Data excerpts
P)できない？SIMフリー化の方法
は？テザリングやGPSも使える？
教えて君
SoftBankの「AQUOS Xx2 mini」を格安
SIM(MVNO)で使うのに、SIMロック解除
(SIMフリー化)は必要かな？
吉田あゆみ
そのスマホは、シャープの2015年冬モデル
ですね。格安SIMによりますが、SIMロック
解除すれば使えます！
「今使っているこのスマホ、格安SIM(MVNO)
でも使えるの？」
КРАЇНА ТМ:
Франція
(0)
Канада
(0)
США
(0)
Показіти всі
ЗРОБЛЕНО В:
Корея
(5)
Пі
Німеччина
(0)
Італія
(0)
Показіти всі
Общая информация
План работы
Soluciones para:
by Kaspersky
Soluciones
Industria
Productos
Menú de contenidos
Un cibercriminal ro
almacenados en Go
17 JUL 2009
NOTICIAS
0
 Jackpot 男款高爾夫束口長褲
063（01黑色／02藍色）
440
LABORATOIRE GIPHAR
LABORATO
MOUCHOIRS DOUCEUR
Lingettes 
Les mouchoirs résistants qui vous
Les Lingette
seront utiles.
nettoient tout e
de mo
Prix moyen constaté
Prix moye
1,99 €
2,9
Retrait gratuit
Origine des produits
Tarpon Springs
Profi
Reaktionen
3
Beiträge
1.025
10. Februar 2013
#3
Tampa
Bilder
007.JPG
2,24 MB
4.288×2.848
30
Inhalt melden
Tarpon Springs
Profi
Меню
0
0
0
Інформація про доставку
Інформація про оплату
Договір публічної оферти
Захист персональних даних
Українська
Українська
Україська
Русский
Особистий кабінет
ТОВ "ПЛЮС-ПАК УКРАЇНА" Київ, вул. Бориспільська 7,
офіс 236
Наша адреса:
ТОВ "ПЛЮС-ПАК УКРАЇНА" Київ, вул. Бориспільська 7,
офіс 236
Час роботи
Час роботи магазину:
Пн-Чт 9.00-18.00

:: Job ::
Print every line of the material above verbatim, in its original order.

:: Task response ::
P)できない？SIMフリー化の方法
は？テザリングやGPSも使える？
教えて君
SoftBankの「AQUOS Xx2 mini」を格安
SIM(MVNO)で使うのに、SIMロック解除
(SIMフリー化)は必要かな？
吉田あゆみ
そのスマホは、シャープの2015年冬モデル
ですね。格安SIMによりますが、SIMロック
解除すれば使えます！
「今使っているこのスマホ、格安SIM(MVNO)
でも使えるの？」
КРАЇНА ТМ:
Франція
(0)
Канада
(0)
США
(0)
Показіти всі
ЗРОБЛЕНО В:
Корея
(5)
Пі
Німеччина
(0)
Італія
(0)
Показіти всі
Общая информация
План работы
Soluciones para:
by Kaspersky
Soluciones
Industria
Productos
Menú de contenidos
Un cibercriminal ro
almacenados en Go
17 JUL 2009
NOTICIAS
0
 Jackpot 男款高爾夫束口長褲
063（01黑色／02藍色）
440
LABORATOIRE GIPHAR
LABORATO
MOUCHOIRS DOUCEUR
Lingettes 
Les mouchoirs résistants qui vous
Les Lingette
seront utiles.
nettoient tout e
de mo
Prix moyen constaté
Prix moye
1,99 €
2,9
Retrait gratuit
Origine des produits
Tarpon Springs
Profi
Reaktionen
3
Beiträge
1.025
10. Februar 2013
#3
Tampa
Bilder
007.JPG
2,24 MB
4.288×2.848
30
Inhalt melden
Tarpon Springs
Profi
Меню
0
0
0
Інформація про доставку
Інформація про оплату
Договір публічної оферти
Захист персональних даних
Українська
Українська
Україська
Русский
Особистий кабінет
ТОВ "ПЛЮС-ПАК УКРАЇНА" Київ, вул. Бориспільська 7,
офіс 236
Наша адреса:
ТОВ "ПЛЮС-ПАК УКРАЇНА" Київ, вул. Бориспільська 7,
офіс 236
Час роботи
Час роботи магазину:
Пн-Чт 9.00-18.00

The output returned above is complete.